I have a small (hardware) project that will not fit in a Pro Mini memory (flash). I will be using a breakout board of some kind as for only one device making a PCB is not practical.
My first alternative attempt was a Blue Pill (as I had some). I found it a little finicky to program and the new STM32 core (V1.7.0) needs ST's CubeProgram (Suite?).
As it seems the Blue Pill is moving more to the ST IDE and less to arduino I thought I would look elsewhere.
My needs are modest:
Run at 3.3v
I2C
SPI
9 I/O pins
Speed is not an issue, the Pro mini 8Mhz could handle the speed but not enough memory
Size is not an issue but I prefer to keep the board small
My only other consideration is the DUE or Zero.
My Question:
Is the DUE/Zero stable and well supported in the Arduino IDE?
Any issues that would make one a better choice
Other recommendations?
I've only looked quickly but the NodeMCU seems to fall short on the I/O.
the new STM32 core (V1.7.0) needs ST's CubeProgram (Suite?).
Really? I thought an advantage of moving STM32 Arduino support to ST-based repositories was that it removed any restrictions there might have been about 3rd parties distributing ST code. (ie: installing the STM32 core should install all of the needed ST packages as well. "Cube" may be present, but is invisible to the users.)
SAMD21 seems well supported by a number of vendors and a bunch of form factors (MKR, Nano33, Feather, ItsyBitsy, Mini, Qwiic, Trinket, Playground Express...), and some SAMD21 board would probably be my first choice for "popularity and support." The SAM3X in Due is a bit old and less well supported.
There are Teensy and a few non-Arduino SAMD51 boards, for higher performance.
The Blue Pill and/or "Maple Mini" are the only boards I know of that show up in ultra-cheap Chinese versions.

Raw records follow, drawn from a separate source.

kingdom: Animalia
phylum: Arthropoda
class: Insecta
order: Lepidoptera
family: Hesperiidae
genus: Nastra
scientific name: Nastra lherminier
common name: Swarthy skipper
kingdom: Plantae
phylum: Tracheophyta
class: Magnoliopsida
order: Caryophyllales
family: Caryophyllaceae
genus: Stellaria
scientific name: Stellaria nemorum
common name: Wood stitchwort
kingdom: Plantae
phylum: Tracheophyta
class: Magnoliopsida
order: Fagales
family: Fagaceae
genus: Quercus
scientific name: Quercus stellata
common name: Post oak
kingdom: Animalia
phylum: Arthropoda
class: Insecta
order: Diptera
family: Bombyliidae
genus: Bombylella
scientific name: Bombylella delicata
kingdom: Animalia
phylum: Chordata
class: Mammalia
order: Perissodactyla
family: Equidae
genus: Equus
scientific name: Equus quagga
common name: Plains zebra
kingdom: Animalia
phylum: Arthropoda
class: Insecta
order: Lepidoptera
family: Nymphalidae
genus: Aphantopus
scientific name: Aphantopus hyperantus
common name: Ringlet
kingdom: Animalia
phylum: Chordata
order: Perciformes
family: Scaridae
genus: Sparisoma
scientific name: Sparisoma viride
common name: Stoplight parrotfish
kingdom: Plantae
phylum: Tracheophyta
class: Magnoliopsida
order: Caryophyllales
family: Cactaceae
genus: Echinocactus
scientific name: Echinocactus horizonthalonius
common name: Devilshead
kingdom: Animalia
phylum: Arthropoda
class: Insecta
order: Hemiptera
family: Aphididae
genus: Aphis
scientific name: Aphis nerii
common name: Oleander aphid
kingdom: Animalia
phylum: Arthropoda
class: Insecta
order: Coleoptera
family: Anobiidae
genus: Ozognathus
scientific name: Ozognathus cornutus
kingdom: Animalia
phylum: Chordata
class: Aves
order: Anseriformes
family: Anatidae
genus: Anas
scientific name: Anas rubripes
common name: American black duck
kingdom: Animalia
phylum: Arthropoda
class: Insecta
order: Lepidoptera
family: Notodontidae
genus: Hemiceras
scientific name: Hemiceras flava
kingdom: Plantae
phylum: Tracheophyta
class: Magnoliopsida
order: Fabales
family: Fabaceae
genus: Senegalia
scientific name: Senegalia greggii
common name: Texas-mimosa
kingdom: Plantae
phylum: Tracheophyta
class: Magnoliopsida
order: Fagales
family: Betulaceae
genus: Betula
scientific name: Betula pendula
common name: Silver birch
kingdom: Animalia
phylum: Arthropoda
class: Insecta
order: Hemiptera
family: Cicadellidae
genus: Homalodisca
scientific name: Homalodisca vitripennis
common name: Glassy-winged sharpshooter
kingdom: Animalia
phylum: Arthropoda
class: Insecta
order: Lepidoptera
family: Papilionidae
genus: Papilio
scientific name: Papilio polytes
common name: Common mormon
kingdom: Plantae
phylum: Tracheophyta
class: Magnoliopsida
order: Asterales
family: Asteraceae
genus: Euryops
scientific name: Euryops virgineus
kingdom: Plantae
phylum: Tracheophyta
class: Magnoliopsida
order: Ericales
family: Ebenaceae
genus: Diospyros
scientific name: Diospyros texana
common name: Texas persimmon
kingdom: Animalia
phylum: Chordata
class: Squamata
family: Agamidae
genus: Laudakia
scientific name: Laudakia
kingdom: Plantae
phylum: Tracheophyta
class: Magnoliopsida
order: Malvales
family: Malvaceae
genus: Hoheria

Thank for the reply. I think I'll go with the SAM21.
"Cube" may be present, but is invisible to the users
I didn't save the actual error, however today I updated from 1.5.0 to 1.7.0 and went from being able to program the BluePill with the FTDI232 to receiving the error..... couldn't find xxxxCLI.exe. So the CubeProgrammer software is required to program after STM32 core 1.5.0
The Blue Pill and/or "Maple Mini" are the only boards I know of that show up in ultra-cheap Chinese versions.
That's why I purchased a handful of Blue Pills a long time ago figuring at the price I could just keep them until I found a use. However it doesn't take much aggravation to offset the $10 cost difference
There are a few samd21 boards around which are "small". Price is around £8~£10, so still more than twice the price of pro Mini.
I have been testing Protoneer NanoARM recently, which seems ok. There are also the "Wemos" samd21 mini boards, AdaFruit itsy bitsy M0, and recently some clones of the Sparkfun samd21 breakout board.
I didn't save the actual error, however today I updated from 1.5.0 to 1.7.0 and went from being able to program the BluePill with the FTDI232 to receiving the error..... couldn't find xxxxCLI.exe. So the CubeProgrammer software is required to program after STM32 core 1.5.0
Blink compiled fine (for "generic STM32F1xx") after I installed 1.7 via the board manager on my Mac, without anything else installed... (I didn't have any ST code previously installed, and I don't have a board handy to actually upload to, but if it were going to require Cube, it would have complained, I think...)
[edit] Ah. I see. The upload method now defaults to the STM32Cube Programmer, which I guess isn't included. If you select the maple bootloader or HID bootloader, it should work the way it used to...
/Applications/Arduino-1.8.9 copy.app/Contents/Java/portable/packages/STM32/tools/STM32Tools/1.3.1/tools/macosx/stm32CubeProg 0 /tmp/NewArduBuild/Blink.ino.bin -g STM32_Programmer_CLI not found. Please install it or add '<STM32CubeProgrammer path>/bin' to your PATH environment: https://www.st.com/en/development-tools/stm32cubeprog.html Aborting!
I have no problems programming BluePill boards using a generic ST Link v2 via SWD. No need to install ST Cube software. This does not use the BluePill USB port or bootloader. The programming is done via the SWD pins.
Upload Method: STM32CubeProgrammer(SWD)
There are many similar or identical devices sold by different vendors at different prices. This one is $6-7 and is the one I have.
In my case, the IDE complained that the ST Link firmware was too old. The ST Link V2 firmware can be upgraded easily. After upgrading the IDE can upload sketches to the BluePill via SWD.
There are multiple Alduino “cores” that support the blue pill. The Roger Clark/lib maple core uses an open source “stmflash” binary to flash the board while the st micro core now requires stm32cube which is an additional installation step as per post #6.